Os muçulmanos celebraram nos últimos 30 dias o Ramadã, mês em que realizam jejum da alvorada ao pôr-do-sol e orações. No entanto, este período de religiosidade foi encerrado com uma onda de ataques israelenses aos palestinos, matando, até o momento, 65 pessoas, incluindo 16 crianças, e deixando mais de 300 feridos.

A região de Jerusalém Oriental vem sendo palco de uma repressão de forças de Israel contra os palestinos há alguns dias. No começo da semana, a polícia lançou balas de borracha e granadas de choque contra a mesquita de Al-Aqsa. 

Em entrevista a Opera Mundi, a antropóloga e professora do Departamento de Psicologia da USP Francirosy Campos disse que tais repressões de Israel em meio ao Ramadã são um "ataque no coração" de muçulmanos, já que, segundo a docente, é especialmente neste mês em que se dedicam ainda mais à religião e à espiritualidade.

::Violência contra palestinos se aprofunda nos últimos dias de Ramadã; 20 foram mortos::

Campos ainda afirma que a hostilidade do governo de Israel nos dias finais do mês sagrado tem como propósito "fragilizar" os palestinos que estão "mais ligados a Deus nos últimos 10 dias". Porém, a professora aponta que, mesmo nesses ataques, há um "processo de muita resistência" na região.

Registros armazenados
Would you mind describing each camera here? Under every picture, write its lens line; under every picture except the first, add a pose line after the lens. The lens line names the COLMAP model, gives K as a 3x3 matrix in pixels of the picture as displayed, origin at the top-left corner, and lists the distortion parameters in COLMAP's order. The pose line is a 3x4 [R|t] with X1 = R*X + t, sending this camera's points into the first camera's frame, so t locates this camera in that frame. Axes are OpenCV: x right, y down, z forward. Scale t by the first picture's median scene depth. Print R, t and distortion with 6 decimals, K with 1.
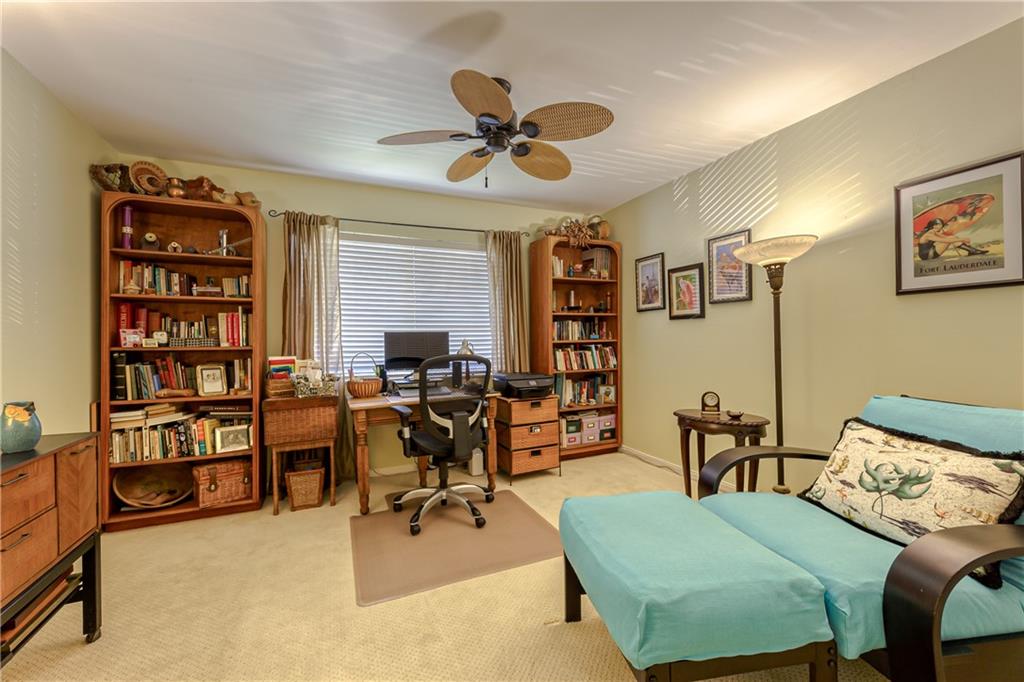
lens RADIAL K [[411.6, 0, 514.2], [0, 411.6, 341.0], [0, 0, 1]] dist [0.000391, 0.000126]
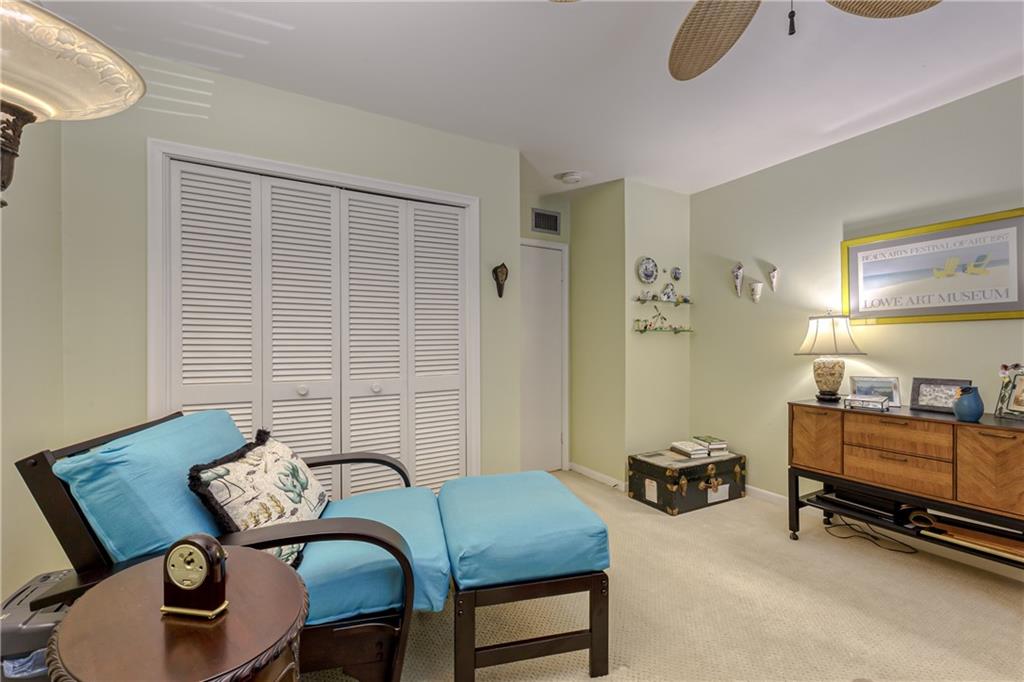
lens RADIAL K [[429.1, 0, 512.0], [0, 429.1, 341.0], [0, 0, 1]] dist [-0.000134, 0.000019]
pose [[-0.997188, 0.020629, -0.072045, 0.223031], [0.021362, 0.999727, -0.009420, 0.003482], [0.071832, -0.010932, -0.997357, 1.048395]]
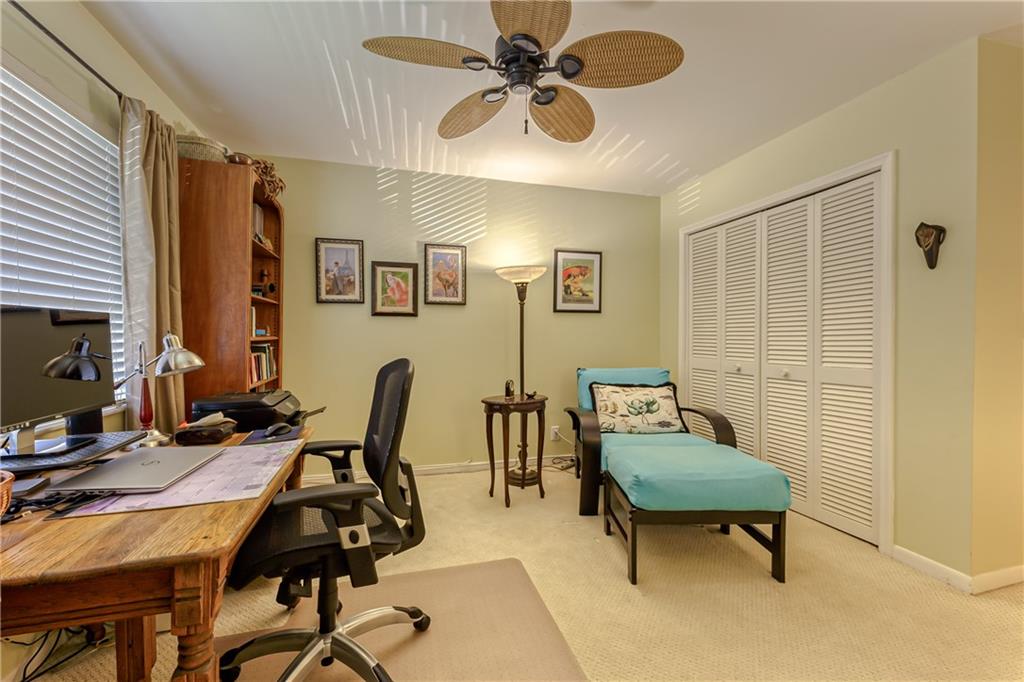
lens RADIAL K [[411.6, 0, 514.2], [0, 411.6, 341.0], [0, 0, 1]] dist [0.000391, 0.000126]
pose [[0.154015, 0.003487, 0.988062, -0.581896], [0.002720, 0.999988, -0.003953, 0.011588], [-0.988065, 0.003297, 0.154004, 0.651307]]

▶ **Objetivo da tarefa**:
Reescreva de forma mais breve o parágrafo do trecho sobre o Ramadã que começa com "Os muçulmanos celebraram", preservando seus fatos principais.

▶ **Solução**:
Os muçulmanos passaram os últimos 30 dias no Ramadã, mês de jejum da alvorada ao pôr-do-sol e de orações. O período terminou com uma onda de ataques israelenses aos palestinos, que até o momento mataram 65 pessoas, 16 delas crianças, e feriram mais de 300.